The liberal opposition is oriented toward Germany and the EU and rejects this policy. The liberal Newsweek Polska, which is owned by the German publishing house Axel Springer, condemned the whipping up of “anti-German resentment” through the PiS as “extremely irresponsible and fundamentally stupid.”

The conservative newspaper Rzeczpospolita, which cautioned in an earlier commentary against an exclusive orientation toward the United States, also rejected the demands for reparations. While acknowledging that they were “morally justified,” the newspaper warned of deteriorating relations with Berlin. Further, the editors commented: “Yes, Donald Trump, who spoke so nicely about us in Warsaw, is on the other side of the ocean. But that’s precisely the problem.
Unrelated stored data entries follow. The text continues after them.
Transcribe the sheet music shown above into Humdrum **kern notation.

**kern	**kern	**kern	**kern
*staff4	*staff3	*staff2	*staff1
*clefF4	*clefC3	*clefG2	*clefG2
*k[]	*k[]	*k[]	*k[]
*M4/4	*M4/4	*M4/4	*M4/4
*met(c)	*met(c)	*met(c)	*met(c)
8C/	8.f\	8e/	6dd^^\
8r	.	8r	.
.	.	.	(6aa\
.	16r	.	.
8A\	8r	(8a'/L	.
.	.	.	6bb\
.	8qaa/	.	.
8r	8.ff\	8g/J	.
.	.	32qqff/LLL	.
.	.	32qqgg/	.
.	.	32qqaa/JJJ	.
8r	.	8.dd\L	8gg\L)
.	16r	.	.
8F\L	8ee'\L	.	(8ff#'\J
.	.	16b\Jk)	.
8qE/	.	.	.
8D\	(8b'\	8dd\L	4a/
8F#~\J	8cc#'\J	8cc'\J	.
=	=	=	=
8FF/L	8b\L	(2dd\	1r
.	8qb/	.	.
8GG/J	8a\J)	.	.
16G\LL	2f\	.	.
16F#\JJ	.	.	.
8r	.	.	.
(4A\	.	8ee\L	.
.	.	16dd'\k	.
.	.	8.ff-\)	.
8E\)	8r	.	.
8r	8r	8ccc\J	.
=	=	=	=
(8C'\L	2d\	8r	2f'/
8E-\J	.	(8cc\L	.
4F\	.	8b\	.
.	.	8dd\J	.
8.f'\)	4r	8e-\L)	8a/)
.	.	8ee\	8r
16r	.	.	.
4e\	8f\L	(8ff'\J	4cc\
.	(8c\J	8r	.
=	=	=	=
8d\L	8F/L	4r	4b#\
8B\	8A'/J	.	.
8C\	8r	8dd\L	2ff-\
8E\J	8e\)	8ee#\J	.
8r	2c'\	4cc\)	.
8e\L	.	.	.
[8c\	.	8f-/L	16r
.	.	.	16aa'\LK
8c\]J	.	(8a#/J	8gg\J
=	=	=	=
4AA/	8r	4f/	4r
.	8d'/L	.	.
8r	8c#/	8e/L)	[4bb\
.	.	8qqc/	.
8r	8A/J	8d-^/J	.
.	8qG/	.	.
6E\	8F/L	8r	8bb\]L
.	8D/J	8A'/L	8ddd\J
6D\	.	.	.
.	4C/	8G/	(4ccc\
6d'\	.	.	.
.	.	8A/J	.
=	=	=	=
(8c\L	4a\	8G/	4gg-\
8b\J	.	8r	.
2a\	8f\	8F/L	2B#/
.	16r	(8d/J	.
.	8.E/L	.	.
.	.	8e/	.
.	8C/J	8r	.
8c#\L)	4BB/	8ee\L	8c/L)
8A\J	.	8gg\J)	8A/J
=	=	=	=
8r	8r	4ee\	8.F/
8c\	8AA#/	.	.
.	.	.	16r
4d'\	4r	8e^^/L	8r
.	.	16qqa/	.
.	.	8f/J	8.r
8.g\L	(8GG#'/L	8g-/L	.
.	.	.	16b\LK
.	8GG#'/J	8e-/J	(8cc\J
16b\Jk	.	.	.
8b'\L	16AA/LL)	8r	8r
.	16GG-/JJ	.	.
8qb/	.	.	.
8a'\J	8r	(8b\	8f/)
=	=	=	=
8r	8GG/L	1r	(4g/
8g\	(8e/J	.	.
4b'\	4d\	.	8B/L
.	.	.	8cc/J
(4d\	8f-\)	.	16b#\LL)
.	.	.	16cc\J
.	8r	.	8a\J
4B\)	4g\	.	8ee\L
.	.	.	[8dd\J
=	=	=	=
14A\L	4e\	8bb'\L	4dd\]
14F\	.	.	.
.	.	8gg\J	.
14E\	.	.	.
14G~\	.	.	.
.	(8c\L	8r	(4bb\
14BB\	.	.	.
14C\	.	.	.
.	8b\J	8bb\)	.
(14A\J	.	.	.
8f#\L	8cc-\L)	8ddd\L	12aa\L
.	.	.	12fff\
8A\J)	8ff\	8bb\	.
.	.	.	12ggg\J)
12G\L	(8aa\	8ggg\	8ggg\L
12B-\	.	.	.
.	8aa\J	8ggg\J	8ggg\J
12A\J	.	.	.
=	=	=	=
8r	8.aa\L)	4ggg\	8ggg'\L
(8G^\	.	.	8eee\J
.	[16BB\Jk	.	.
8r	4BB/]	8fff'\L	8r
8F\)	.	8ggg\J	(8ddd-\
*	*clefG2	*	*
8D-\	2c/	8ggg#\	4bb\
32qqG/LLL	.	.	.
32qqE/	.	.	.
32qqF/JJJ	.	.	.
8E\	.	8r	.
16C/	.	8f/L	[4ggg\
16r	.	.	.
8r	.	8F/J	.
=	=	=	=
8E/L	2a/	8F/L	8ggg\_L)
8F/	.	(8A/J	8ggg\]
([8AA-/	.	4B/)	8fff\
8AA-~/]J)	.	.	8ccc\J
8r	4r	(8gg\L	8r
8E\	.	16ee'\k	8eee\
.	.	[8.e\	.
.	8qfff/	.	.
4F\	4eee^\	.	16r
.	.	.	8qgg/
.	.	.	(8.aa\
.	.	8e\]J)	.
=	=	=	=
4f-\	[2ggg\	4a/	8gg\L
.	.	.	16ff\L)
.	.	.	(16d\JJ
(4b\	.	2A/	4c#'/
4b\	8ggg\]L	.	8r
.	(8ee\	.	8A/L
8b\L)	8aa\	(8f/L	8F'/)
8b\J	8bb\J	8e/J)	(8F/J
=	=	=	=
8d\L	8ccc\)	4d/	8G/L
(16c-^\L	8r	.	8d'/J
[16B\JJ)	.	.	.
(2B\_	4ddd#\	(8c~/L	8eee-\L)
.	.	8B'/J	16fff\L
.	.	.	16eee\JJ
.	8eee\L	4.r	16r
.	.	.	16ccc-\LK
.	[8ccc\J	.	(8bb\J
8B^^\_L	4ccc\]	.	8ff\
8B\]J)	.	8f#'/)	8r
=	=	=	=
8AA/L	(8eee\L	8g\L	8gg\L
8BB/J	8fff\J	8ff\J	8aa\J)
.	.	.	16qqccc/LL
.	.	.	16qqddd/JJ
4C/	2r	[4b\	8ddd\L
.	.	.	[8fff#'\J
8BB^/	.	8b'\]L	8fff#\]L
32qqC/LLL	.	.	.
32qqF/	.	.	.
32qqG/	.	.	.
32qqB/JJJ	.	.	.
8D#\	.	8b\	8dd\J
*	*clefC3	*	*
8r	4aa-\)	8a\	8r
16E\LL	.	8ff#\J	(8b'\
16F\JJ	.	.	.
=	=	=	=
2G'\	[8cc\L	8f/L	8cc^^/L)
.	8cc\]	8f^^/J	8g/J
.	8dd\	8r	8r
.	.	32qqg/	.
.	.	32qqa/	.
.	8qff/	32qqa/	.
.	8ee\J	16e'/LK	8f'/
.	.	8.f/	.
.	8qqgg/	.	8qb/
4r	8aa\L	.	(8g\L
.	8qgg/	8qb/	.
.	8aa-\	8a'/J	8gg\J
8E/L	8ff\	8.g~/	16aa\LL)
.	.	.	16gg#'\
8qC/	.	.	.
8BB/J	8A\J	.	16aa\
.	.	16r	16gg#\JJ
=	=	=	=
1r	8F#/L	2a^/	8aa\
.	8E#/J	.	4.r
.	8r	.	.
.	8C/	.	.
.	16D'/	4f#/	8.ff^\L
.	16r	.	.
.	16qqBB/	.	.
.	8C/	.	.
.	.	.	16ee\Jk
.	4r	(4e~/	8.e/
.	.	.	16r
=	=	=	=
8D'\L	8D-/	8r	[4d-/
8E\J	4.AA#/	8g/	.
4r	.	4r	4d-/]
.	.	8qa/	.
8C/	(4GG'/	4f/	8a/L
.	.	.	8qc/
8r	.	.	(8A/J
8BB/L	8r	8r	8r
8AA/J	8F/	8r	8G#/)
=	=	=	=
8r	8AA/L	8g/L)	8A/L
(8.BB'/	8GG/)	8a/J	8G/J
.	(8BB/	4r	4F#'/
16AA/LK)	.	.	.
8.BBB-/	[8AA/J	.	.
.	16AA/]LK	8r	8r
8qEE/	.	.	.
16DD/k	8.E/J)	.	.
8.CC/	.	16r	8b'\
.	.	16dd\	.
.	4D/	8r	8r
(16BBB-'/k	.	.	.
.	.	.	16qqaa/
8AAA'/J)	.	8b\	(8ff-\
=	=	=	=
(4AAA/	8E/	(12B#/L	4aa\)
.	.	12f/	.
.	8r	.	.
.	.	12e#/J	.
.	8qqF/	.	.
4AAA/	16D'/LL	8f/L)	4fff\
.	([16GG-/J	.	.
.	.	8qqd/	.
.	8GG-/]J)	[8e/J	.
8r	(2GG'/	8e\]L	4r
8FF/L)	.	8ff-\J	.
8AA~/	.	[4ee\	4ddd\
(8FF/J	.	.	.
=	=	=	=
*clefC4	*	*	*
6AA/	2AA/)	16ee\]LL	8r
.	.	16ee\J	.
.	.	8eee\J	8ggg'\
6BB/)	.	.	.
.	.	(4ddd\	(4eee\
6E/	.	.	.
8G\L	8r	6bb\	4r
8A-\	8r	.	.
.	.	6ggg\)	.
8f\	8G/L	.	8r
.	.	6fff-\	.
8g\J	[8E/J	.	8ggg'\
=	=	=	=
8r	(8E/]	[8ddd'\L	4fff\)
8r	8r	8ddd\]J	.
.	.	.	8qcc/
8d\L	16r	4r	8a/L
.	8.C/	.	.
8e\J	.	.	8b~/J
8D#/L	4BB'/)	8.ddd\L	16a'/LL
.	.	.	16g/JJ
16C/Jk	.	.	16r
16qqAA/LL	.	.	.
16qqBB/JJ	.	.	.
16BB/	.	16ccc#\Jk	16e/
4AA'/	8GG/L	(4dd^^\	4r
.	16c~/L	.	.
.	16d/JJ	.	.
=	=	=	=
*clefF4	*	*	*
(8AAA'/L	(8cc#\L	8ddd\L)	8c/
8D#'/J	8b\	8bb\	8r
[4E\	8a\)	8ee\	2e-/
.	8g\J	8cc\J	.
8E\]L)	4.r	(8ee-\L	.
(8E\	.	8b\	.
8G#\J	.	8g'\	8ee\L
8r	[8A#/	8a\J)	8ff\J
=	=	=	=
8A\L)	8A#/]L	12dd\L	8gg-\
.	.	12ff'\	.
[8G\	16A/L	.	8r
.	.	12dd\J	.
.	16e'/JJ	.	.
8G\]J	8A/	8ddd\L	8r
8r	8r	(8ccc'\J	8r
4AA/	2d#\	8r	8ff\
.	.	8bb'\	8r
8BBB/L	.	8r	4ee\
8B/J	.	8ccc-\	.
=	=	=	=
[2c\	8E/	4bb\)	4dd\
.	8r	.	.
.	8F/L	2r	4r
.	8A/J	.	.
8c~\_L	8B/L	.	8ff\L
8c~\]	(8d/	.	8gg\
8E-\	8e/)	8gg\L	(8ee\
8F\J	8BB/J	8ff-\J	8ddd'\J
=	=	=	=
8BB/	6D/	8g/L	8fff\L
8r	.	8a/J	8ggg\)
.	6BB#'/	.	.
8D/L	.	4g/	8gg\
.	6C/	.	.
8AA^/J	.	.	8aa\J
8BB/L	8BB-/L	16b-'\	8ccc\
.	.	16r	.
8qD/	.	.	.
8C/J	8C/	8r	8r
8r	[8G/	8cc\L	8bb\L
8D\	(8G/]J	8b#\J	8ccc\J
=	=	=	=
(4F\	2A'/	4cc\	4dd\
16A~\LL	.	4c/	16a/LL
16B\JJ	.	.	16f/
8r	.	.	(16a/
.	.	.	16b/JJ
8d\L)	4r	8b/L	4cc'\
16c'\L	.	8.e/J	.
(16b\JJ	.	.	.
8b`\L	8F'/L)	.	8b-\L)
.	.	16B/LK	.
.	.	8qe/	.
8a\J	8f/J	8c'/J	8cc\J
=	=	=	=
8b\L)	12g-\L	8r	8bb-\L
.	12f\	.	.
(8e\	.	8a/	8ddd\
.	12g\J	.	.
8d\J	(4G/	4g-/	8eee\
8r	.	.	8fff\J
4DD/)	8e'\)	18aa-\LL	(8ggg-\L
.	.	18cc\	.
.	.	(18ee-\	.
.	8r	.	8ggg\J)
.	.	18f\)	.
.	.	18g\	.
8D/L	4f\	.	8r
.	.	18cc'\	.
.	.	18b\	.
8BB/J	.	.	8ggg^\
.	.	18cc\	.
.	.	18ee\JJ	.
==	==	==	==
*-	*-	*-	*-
He is on the other side of the ocean, and recently he has been looking mostly toward Asia…. ”

The Three Seas Initiative was “interesting,” the newspaper wrote, but: “It is enough to take a look at the structure of Polish exports to notice that our current economic relations with this region are extremely loose…” On a political and military level too, the ties are rather poor, it observed.

Therefore, according to Rzeczpospolita, “an institutionalization of the Three Seas Initiative can only be realized within the framework of the EU. ” However, the PiS’s policy toward Germany, the editors stated, was undermining such a possibility. The commentary cited a well-known statement by the authoritarian inter-war dictator of Poland, Józef Piłsudski, who declared that Poland could not simultaneously fight Germany and Russia without losing its independence, and concluded: “Let’s be frank: it doesn’t look good [for us].”